● RAW RECORDS:
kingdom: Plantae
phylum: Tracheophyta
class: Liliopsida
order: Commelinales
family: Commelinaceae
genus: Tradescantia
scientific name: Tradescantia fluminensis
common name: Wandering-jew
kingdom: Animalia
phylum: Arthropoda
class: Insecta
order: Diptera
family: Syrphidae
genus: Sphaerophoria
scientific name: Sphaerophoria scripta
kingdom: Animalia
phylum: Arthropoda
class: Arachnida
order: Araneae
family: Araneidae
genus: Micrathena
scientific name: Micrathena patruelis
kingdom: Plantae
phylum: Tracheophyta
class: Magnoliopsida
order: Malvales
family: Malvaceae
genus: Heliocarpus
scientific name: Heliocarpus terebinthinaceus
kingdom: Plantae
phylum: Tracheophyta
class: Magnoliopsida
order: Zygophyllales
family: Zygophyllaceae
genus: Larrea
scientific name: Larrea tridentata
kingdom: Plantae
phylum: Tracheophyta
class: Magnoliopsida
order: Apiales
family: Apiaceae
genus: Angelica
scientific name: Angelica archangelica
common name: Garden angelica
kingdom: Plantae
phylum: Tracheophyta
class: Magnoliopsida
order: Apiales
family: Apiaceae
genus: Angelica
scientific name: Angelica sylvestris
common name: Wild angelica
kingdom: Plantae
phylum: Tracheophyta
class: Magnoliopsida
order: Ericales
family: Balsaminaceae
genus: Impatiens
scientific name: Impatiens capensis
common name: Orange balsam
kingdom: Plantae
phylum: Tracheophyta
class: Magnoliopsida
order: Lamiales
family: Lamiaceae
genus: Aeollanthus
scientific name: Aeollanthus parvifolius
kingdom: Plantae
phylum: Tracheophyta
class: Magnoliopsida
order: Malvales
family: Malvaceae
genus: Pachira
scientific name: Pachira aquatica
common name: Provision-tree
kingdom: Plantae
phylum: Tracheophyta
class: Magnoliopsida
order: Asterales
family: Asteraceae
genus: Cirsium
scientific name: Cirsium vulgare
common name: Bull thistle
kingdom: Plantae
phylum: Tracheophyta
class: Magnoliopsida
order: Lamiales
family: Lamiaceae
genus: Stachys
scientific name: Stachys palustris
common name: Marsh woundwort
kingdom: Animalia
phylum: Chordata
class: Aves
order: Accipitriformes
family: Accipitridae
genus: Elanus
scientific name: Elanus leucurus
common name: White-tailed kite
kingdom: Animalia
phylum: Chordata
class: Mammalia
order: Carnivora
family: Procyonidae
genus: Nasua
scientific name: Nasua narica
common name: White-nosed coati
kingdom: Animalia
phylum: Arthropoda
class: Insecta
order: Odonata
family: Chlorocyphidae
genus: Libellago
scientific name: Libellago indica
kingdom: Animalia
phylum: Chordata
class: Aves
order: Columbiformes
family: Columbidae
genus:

● WORK REQUIRED: How many lines in the material above contain the word "common"? Reply with the number only.

● WRITTEN RESPONSE: 9